Certains vieux leaders devront enfin accepter de finir de professer et de laisser une nouvelle génération faire germer et développer de nouvelles approches adaptées à la société core réelle et non plus à la société idéelle dont ils avaient rêvé.

Renoncer à la présidence du Conseil exécutif et la mise à l’écart de Pierre Savelli a été douloureux, mais payant


La liste Uniti conduite par Julien Morganti, a certes frôlé la victoire avec 41,68 % des voix. Gilles Simeoni a cependant gagné son pari. Il a résisté à l’offensive de son adversaire, malgré que celui-ci ait bénéficié du ralliement de la liste de droite et zuccarelliste de Jean-Martin Mondoloni et du soutien appuyé du Parti communiste. Un bon report zuccarelliste a sans doute manqué à Julien Morganti, car il trop apparu que la fusion de second tour faisait trop la part belle à Jean-Martin Mondoloni au détriment de Jean Zuccarelli. Gilles Simeoni n’a certes pas triomphé, mais il a sauvé l’essentiel avec 44,49 % des voix et 420 suffrages d’avance : conserver le bastion historique à partir duquel son aventure victorieuse avait commencé. Le sacrifice de renoncer à la présidence du Conseil exécutif et la mise à l’écart de Pierre Savelli ont été douloureux, mais payants. Victorieux, Gilles Simeoni garde la légitimité et la main politiques pour avancer sur le dossier autonomie et préparer les élections futures. « Il aurait pu confortablement rester dans son fauteuil de président de l’Exécutif, mais Bastia a été le commencement, et aujourd’hui c’est un nouveau départ », a pertinemment souligné un de ses fidèles.
Nouveau départ obligatoire, car si des sacrifices ont été obligatoires et si le boulet est passé très près, cela signifie que bien des choses doivent être revues en siméonie.
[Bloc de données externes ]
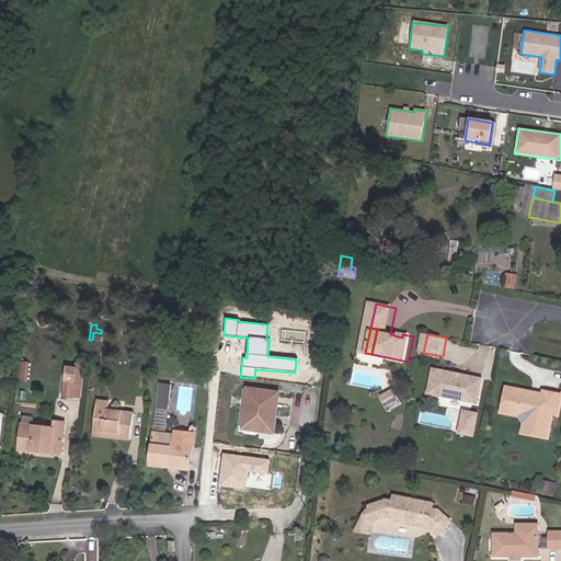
[(27,381),(30,363),(22,363),(20,380),(27,381)]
Changement d’autant plus nécessaire que la victoire aurait échappé si de nombreux déçus ou mécontents n’avaient pas opté pour le vote Battini. Qualifié pour le second tour après avoir obtenu 16,6 % des voix, le candidat de la droite de la droite a certes réalisé un pourcentage moins bon (baisse de près de trois points), probablement du fait d’un effet « vote utile ». Mais en se maintenant, bien qu’ayant durant des mois assuré que son objectif était de débarrasser Bastia du « nationalo-gauchisme », il a capté plus de 2000 voix d’opposants à Gilles Simeoni et quelques centaines d’entre elles ont manqué à Julien Morganti. De bonne guerre cependant, car ainsi le « livreur de crèche » est avec Gilles Simeoni le grand bénéficiaire du scrutin bastiais. Ce scrutin lui a permis de démontrer son implantation, de l’installer dans le paysage politique bastiais et régional, de conforter les dirigeants du Rassemblement national, dont Marine Le Pen, dans le choix de lui avoir fait confiance. Et le voilà ainsi par ses relations à Paris, sa jeunesse et son résultat, en mesure de disputer à Francois Filoni le leadership corse de la droite de la droite.